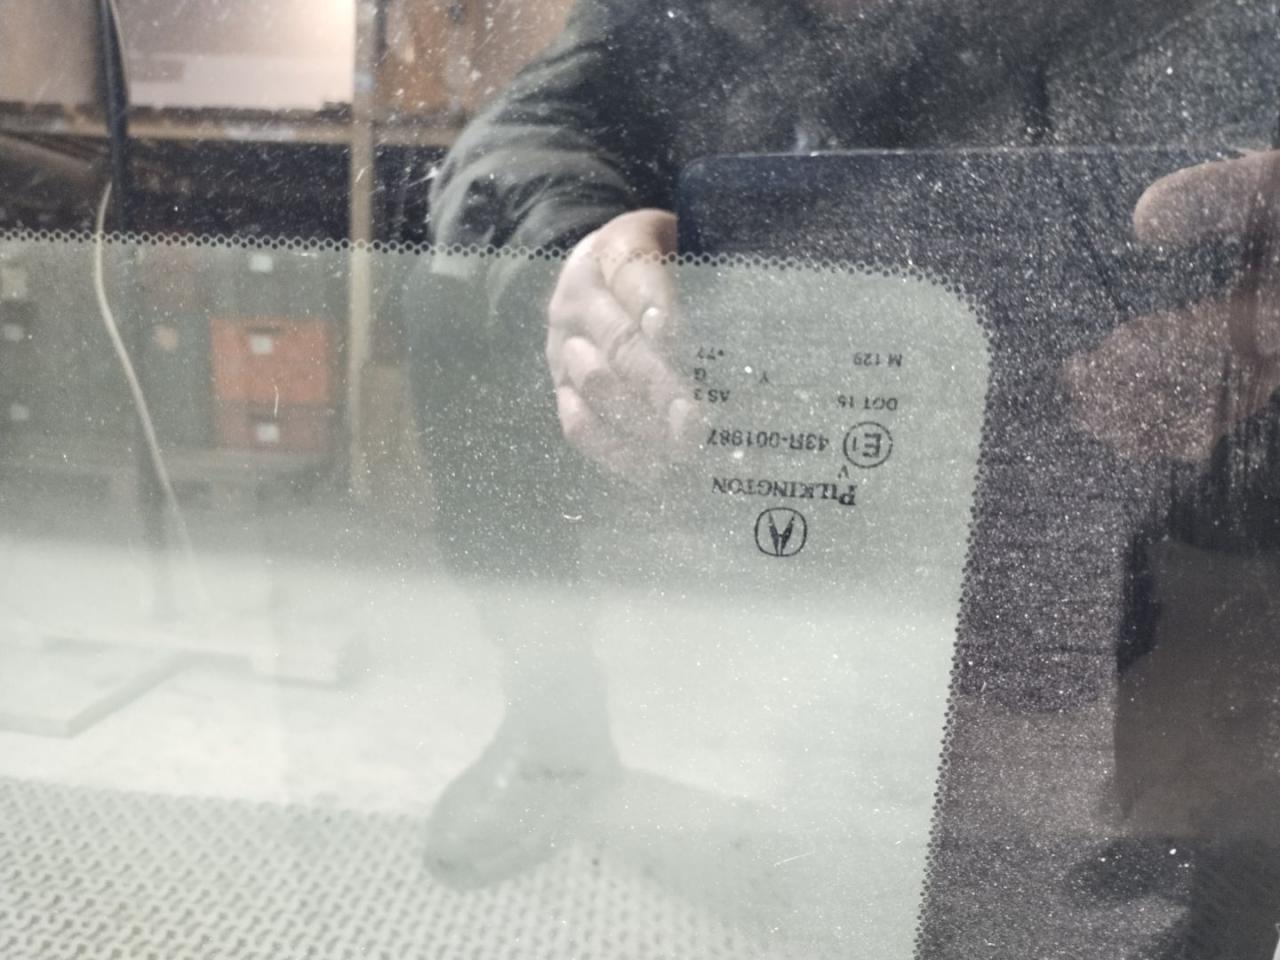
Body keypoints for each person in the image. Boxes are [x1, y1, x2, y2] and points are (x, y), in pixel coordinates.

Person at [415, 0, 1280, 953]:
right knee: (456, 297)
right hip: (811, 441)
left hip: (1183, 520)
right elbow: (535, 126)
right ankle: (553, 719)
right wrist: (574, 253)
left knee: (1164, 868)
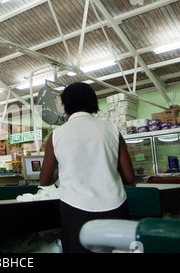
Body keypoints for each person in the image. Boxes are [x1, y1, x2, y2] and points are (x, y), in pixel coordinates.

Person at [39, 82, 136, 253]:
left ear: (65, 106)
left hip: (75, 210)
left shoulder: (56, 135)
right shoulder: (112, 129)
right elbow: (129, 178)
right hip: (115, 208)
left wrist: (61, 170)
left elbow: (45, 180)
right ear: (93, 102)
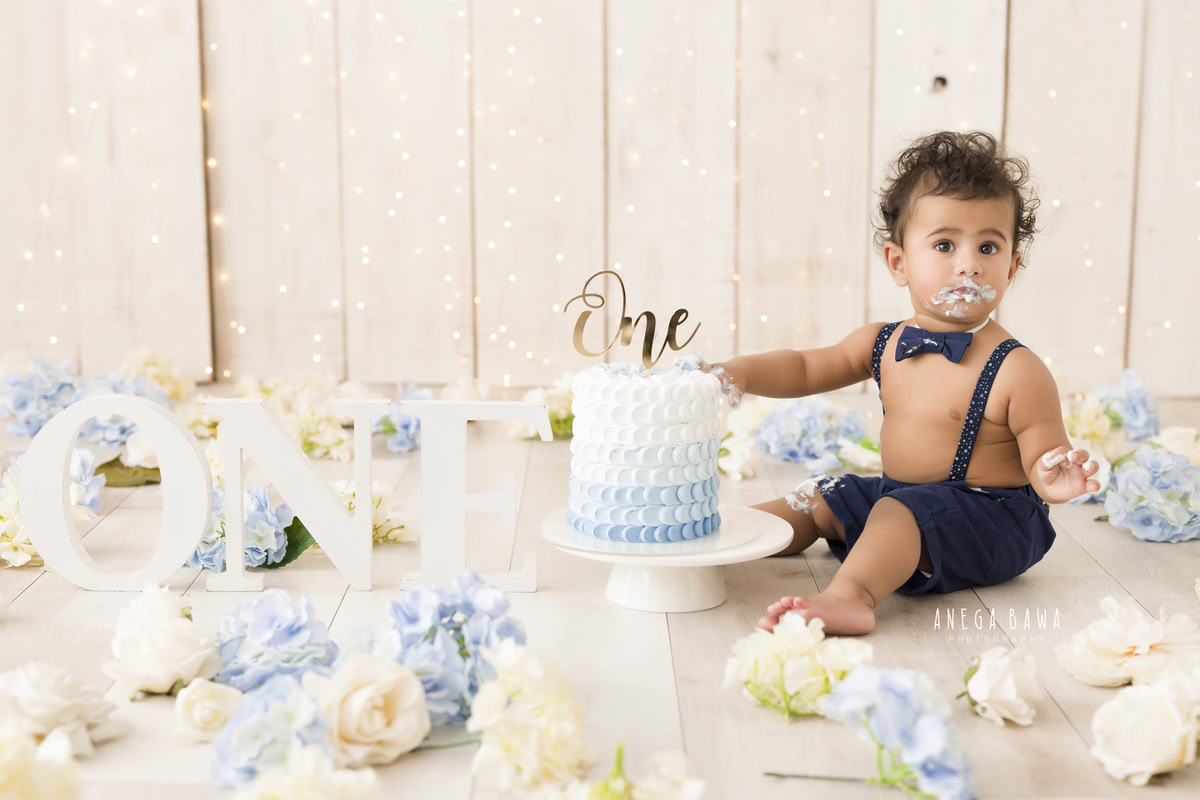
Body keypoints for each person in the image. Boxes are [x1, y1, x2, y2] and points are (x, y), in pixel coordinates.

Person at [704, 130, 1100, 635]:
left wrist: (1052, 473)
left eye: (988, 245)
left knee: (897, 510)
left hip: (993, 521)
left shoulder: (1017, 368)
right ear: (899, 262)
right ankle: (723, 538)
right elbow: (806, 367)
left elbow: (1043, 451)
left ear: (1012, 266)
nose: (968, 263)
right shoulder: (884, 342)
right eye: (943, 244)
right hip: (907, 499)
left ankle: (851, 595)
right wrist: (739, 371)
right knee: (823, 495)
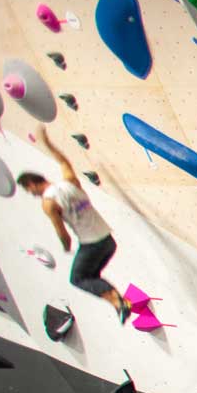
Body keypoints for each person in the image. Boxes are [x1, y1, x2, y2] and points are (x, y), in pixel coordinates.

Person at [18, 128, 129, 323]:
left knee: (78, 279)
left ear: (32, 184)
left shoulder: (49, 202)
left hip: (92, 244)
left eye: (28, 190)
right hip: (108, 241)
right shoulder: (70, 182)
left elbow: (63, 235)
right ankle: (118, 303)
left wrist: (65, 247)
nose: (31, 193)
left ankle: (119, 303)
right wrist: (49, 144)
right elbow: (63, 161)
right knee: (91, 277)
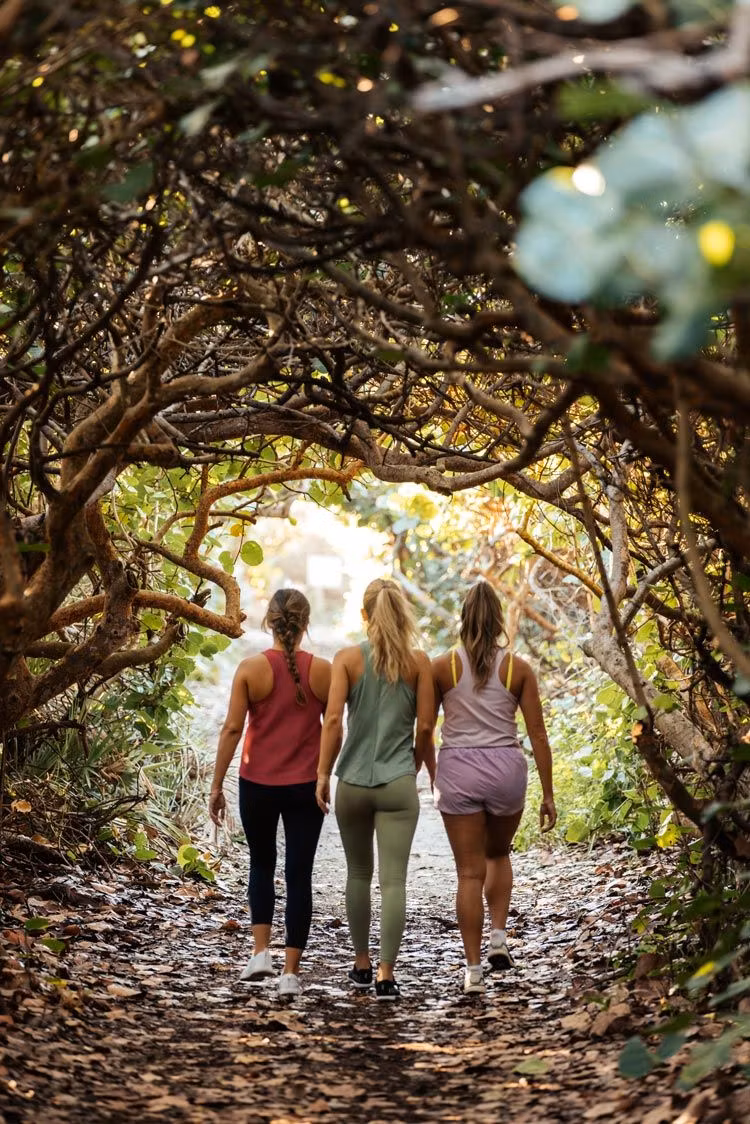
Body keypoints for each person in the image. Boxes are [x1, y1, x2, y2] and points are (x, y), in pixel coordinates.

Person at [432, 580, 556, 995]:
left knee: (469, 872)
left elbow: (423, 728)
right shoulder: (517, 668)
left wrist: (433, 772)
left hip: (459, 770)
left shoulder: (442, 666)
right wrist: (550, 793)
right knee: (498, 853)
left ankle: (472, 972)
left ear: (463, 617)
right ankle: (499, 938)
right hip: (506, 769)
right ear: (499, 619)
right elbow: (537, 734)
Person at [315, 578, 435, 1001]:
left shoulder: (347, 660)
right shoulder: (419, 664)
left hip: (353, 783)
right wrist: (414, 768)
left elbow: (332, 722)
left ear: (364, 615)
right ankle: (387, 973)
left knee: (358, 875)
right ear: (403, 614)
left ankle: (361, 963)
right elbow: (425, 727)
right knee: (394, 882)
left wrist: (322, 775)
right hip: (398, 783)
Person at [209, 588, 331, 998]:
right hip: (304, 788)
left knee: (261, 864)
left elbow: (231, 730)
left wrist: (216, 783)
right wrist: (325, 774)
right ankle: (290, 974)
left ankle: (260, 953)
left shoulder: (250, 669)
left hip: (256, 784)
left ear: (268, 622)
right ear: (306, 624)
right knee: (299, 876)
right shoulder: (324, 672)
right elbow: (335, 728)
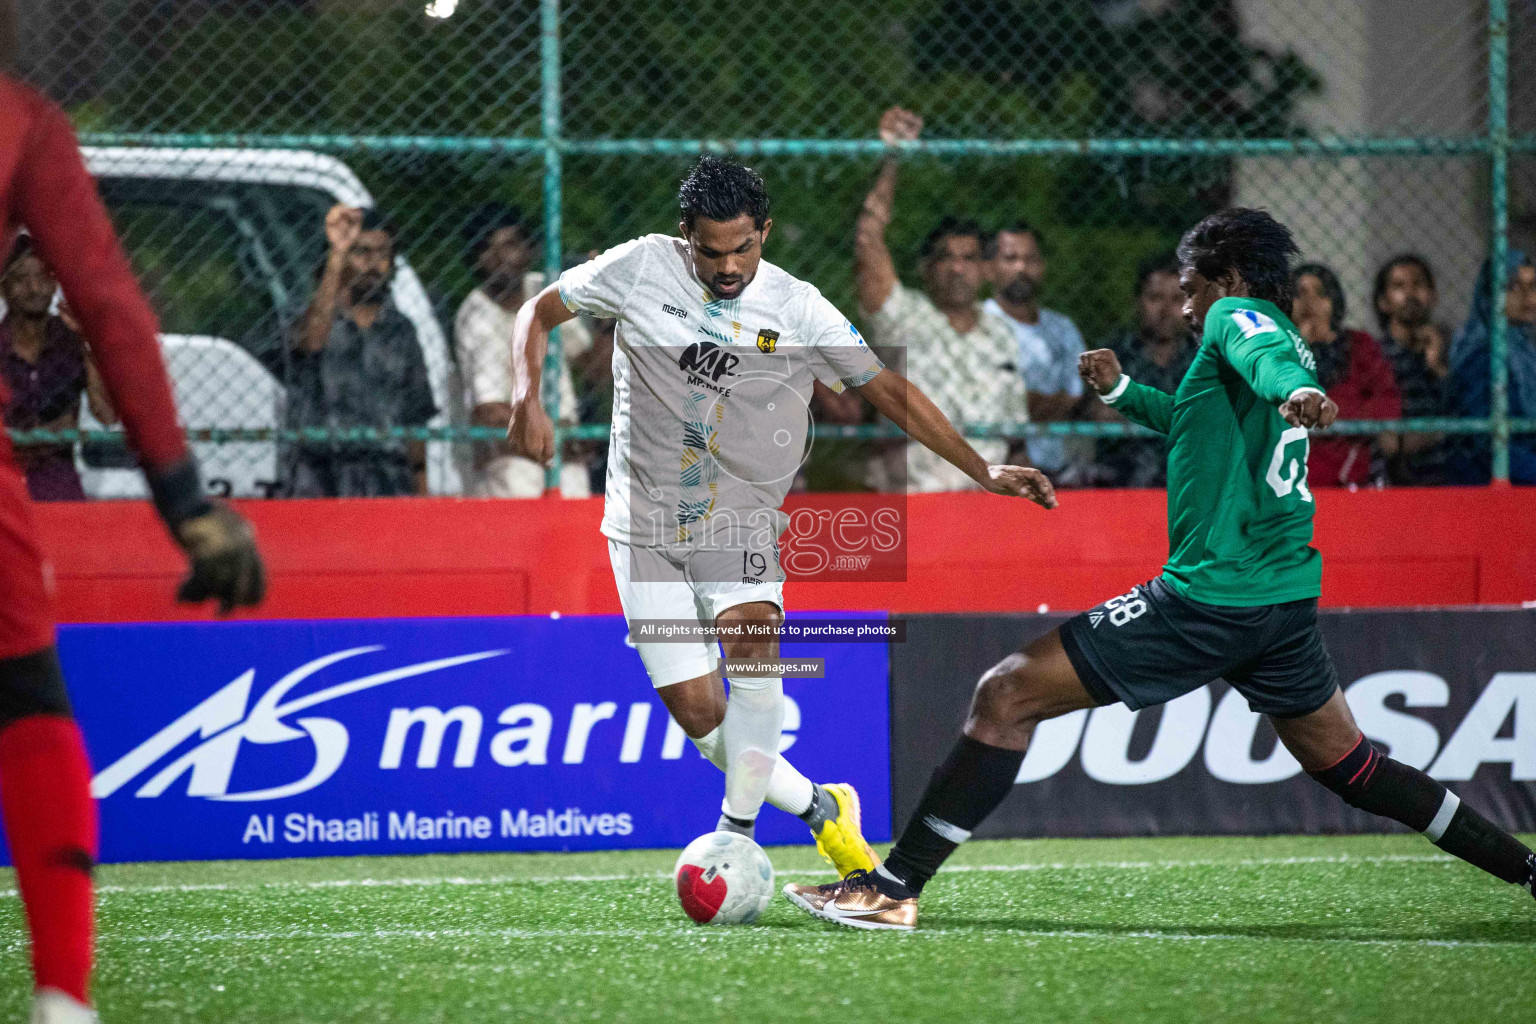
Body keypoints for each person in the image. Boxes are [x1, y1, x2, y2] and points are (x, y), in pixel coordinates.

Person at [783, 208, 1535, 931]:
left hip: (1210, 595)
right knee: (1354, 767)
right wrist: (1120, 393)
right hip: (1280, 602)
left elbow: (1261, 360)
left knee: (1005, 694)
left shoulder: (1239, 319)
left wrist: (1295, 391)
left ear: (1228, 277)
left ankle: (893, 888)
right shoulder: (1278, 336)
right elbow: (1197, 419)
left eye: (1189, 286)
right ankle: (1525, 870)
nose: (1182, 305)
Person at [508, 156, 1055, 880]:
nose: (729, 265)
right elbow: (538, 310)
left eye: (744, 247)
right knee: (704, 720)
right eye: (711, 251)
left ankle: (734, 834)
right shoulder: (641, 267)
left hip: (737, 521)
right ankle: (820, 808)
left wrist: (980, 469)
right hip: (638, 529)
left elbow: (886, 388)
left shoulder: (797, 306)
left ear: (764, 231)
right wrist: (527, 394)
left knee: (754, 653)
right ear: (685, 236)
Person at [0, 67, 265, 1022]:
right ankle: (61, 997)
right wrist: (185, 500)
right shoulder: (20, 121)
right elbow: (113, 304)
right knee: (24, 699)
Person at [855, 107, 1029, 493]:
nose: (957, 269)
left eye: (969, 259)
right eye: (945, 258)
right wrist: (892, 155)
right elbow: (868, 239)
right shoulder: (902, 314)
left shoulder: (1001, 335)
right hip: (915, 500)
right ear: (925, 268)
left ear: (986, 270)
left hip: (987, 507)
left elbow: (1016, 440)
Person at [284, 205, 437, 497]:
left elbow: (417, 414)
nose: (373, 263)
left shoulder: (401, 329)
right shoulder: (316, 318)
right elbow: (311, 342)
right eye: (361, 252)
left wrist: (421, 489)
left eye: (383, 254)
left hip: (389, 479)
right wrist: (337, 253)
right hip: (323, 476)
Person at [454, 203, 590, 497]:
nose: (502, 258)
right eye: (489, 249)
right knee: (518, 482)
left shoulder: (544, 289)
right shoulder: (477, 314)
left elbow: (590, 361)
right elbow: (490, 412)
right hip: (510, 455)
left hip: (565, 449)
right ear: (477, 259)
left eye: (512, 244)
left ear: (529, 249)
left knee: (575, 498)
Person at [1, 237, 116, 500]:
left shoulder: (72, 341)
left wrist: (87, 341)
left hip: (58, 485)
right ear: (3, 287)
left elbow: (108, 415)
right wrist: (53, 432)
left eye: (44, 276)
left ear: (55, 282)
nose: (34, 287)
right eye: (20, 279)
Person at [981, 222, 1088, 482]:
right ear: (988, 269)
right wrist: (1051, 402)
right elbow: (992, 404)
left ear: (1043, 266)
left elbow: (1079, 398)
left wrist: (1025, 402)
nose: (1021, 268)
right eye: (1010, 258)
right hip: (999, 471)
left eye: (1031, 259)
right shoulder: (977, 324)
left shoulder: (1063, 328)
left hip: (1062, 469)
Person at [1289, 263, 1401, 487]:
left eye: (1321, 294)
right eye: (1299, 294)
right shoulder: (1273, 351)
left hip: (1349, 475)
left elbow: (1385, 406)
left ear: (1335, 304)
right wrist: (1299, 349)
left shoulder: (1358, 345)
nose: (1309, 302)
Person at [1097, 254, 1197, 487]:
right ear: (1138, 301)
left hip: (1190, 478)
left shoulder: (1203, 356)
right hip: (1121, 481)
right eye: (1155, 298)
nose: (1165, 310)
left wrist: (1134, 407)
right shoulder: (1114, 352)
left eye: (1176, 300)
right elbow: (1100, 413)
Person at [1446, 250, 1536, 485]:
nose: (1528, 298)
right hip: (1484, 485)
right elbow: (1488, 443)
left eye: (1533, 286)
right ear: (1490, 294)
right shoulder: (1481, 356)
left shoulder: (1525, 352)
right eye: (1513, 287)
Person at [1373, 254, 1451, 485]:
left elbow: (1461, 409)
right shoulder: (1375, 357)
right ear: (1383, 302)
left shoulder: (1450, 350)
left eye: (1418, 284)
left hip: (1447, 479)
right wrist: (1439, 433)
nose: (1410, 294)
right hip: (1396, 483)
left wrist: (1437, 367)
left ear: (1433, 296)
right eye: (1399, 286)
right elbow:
*-*-*
* [WHAT YOU HAVE TO DO]: An exact copy is needed of the lines from the start of the listing through the line with "right elbow: (806, 367)", both end lines included and pictures excluded.

* [ANSWER SPACE]:
Body keypoints for each person in the image. Boxes are [x1, y1, x2, y2] and points are (x, y), in pixel coordinates.

Person at [415, 0, 1280, 953]:
right knee: (456, 297)
right hip: (811, 441)
left hip: (1183, 520)
right elbow: (535, 126)
right ankle: (553, 719)
right wrist: (574, 253)
left knee: (1164, 868)
Body keypoints for each person in the image. Boxes are [x1, y1, x2, y2] and points are (x, y), in pixel coordinates.

Person at [39, 82, 136, 253]:
left ear: (65, 106)
left hip: (75, 210)
left shoulder: (56, 135)
right shoulder: (112, 129)
right elbow: (129, 178)
right hip: (115, 208)
left wrist: (61, 170)
left elbow: (45, 180)
right ear: (93, 102)
Body keypoints for each person in the image. Boxes are [x1, y1, x2, y2] and points are (x, y), in pixel coordinates.

Person at [704, 130, 1100, 635]:
left wrist: (1052, 473)
left eye: (988, 245)
left knee: (897, 510)
left hip: (993, 521)
left shoulder: (1017, 368)
right ear: (899, 262)
right ankle: (723, 538)
right elbow: (806, 367)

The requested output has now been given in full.